[Stored data]
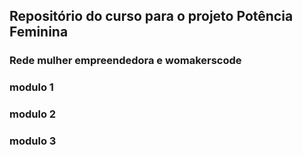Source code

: ## Repositório do curso para o projeto Potência Feminina 
### Rede mulher empreendedora e womakerscode

### modulo 1
### modulo 2
### modulo 3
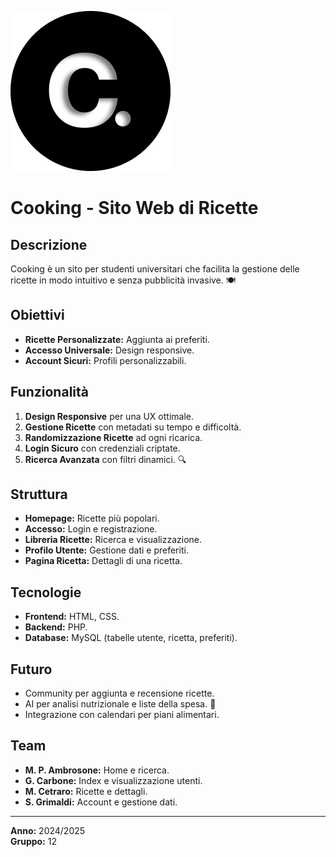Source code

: ![Logo](img/icon.png)

# Cooking - Sito Web di Ricette

## Descrizione
Cooking è un sito per studenti universitari che facilita la gestione delle ricette in modo intuitivo e senza pubblicità invasive. 🍽️

## Obiettivi
- **Ricette Personalizzate:** Aggiunta ai preferiti.
- **Accesso Universale:** Design responsive.
- **Account Sicuri:** Profili personalizzabili.

## Funzionalità
1. **Design Responsive** per una UX ottimale.
2. **Gestione Ricette** con metadati su tempo e difficoltà.
3. **Randomizzazione Ricette** ad ogni ricarica.
4. **Login Sicuro** con credenziali criptate.
5. **Ricerca Avanzata** con filtri dinamici. 🔍

## Struttura
- **Homepage:** Ricette più popolari.
- **Accesso:** Login e registrazione.
- **Libreria Ricette:** Ricerca e visualizzazione.
- **Profilo Utente:** Gestione dati e preferiti.
- **Pagina Ricetta:** Dettagli di una ricetta.

## Tecnologie
- **Frontend:** HTML, CSS.
- **Backend:** PHP.
- **Database:** MySQL (tabelle utente, ricetta, preferiti).

## Futuro
- Community per aggiunta e recensione ricette.
- AI per analisi nutrizionale e liste della spesa. 🤖
- Integrazione con calendari per piani alimentari.

## Team
- **M. P. Ambrosone:** Home e ricerca.
- **G. Carbone:** Index e visualizzazione utenti.
- **M. Cetraro:** Ricette e dettagli.
- **S. Grimaldi:** Account e gestione dati.

---
**Anno:** 2024/2025  
**Gruppo:** 12

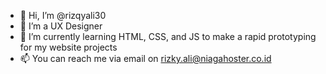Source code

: - 👋 Hi, I’m @rizqyali30
- 👀 I’m a UX Designer
- 🌱 I’m currently learning HTML, CSS, and JS to make a rapid prototyping for my website projects
- 📫 You can reach me via email on rizky.ali@niagahoster.co.id

<!---
rizqyali30/rizqyali30 is a ✨ special ✨ repository because its `README.md` (this file) appears on your GitHub profile.
You can click the Preview link to take a look at your changes.
--->

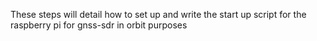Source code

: These steps will detail how to set up and write the start up script for the raspberry pi for gnss-sdr in orbit purposes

INSTRUCTIONS TO FOLLOW:
Count the lines in the items that contain the word "preferiti". Reply with the number alone.

ANSWER SPACE:
3